━━━ DATASET CONTENT ━━━

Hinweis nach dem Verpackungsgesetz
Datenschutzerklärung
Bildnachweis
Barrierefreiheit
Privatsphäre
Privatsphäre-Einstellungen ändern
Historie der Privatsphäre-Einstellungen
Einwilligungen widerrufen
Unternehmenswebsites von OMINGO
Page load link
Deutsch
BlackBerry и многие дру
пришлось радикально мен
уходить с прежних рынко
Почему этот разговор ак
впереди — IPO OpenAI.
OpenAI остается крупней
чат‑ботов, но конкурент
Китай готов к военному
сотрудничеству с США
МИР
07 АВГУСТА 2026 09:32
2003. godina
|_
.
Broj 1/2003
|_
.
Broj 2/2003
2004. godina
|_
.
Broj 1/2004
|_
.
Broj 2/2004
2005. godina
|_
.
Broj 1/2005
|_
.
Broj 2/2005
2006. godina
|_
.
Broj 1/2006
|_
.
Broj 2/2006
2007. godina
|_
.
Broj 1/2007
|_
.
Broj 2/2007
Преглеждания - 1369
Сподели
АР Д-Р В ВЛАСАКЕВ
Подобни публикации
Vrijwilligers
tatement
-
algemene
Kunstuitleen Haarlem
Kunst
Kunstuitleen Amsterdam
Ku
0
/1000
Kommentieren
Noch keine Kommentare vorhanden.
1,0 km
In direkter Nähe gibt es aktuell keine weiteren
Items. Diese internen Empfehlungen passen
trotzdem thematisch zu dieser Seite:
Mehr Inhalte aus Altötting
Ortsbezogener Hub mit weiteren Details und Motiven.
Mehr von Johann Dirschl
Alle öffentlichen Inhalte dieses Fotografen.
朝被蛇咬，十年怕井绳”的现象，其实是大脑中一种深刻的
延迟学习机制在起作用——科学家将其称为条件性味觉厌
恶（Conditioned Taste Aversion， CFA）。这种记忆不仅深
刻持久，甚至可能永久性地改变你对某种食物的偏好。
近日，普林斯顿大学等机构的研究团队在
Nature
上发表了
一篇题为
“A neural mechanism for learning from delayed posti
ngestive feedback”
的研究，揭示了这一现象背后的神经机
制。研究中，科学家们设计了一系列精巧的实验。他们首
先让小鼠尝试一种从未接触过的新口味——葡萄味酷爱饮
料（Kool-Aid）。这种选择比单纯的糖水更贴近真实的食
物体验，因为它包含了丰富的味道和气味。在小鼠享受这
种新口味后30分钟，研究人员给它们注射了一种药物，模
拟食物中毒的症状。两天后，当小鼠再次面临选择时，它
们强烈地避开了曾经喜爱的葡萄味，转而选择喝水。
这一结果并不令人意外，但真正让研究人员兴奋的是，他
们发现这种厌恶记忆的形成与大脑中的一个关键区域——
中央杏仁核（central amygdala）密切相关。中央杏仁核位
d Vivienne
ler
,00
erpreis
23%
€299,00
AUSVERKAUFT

━━━

Once the lines containing "Privatsphäre" in the data above are counted, give the total by itself.

- **RESULT OF THE TASK**: 3